SPANX grew their campaign revenue by 31% without a single new subscriber. Here’s the exact move you can steal this week.
Here’s a situation that probably feels familiar.
You’ve got an email list. You send to it regularly. Open rates sit somewhere around 18% on a good day, lower on a bad one. You keep thinking the answer is more subscribers, better subject lines, or a new lead magnet. But the list just sits there, quietly underperforming, costing you money every single month.
That was SPANX. A global brand with serious resources — and a serious email problem.
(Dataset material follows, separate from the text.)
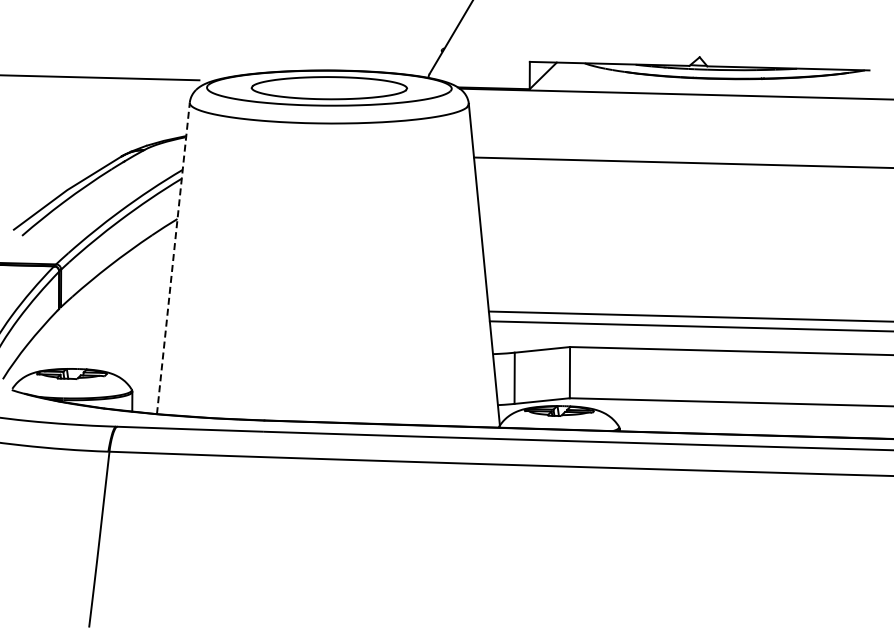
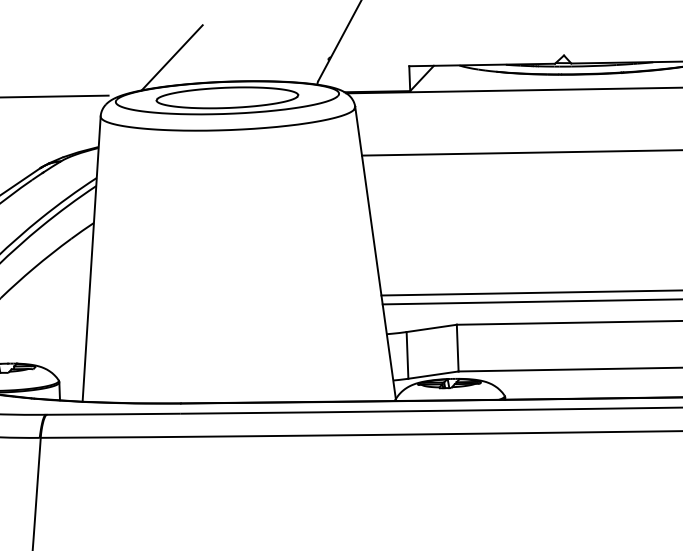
line: (270, 41) -> (171, 57), added
line: (173, 258) -> (91, 259), dashed -> solid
Their list was bloated with unengaged subscribers who hadn’t opened anything in months. Every broadcast was going out to thousands of people who were never going to buy, dragging down deliverability, inflating costs, and making the whole operation look worse than it actually was.
Their fix? They stopped emailing everyone and started emailing the right people.
They used an AI segmentation tool called Orita, which predicts engagement probability before each send — essentially telling you which subscribers are actually worth emailing right now and which ones are dead weight. Instead of blasting the whole list, they focused every campaign on high-intent subscribers showing real signals of interest.
The result was a 31% increase in campaign revenue. Not from more traffic. Not from a bigger list. From the list they already had, they used smarter.
Here’s what this means for you as a solo marketer — and honestly, this is even easier to execute at your scale than it was for SPANX.
This week, pull up your last ten email campaigns and look at who hasn’t opened anything in the last 90 days. That’s your dead weight. Before your next broadcast, send that segment one simple re-engagement email. Something honest — “Still want to hear from me?” Give them an easy reason to say yes. If they don’t respond, remove them.
You don’t need AI segmentation software to do this. You just need the willingness to let go of vanity numbers. A list of 800 engaged people will make you more money than a list of 5,000 people who forgot they signed up. A monthly newsletter is a simple way to keep subscribers engaged so they don’t become dead weight in the first place.
Smaller. Cleaner. More focused.
That’s where the revenue actually lives.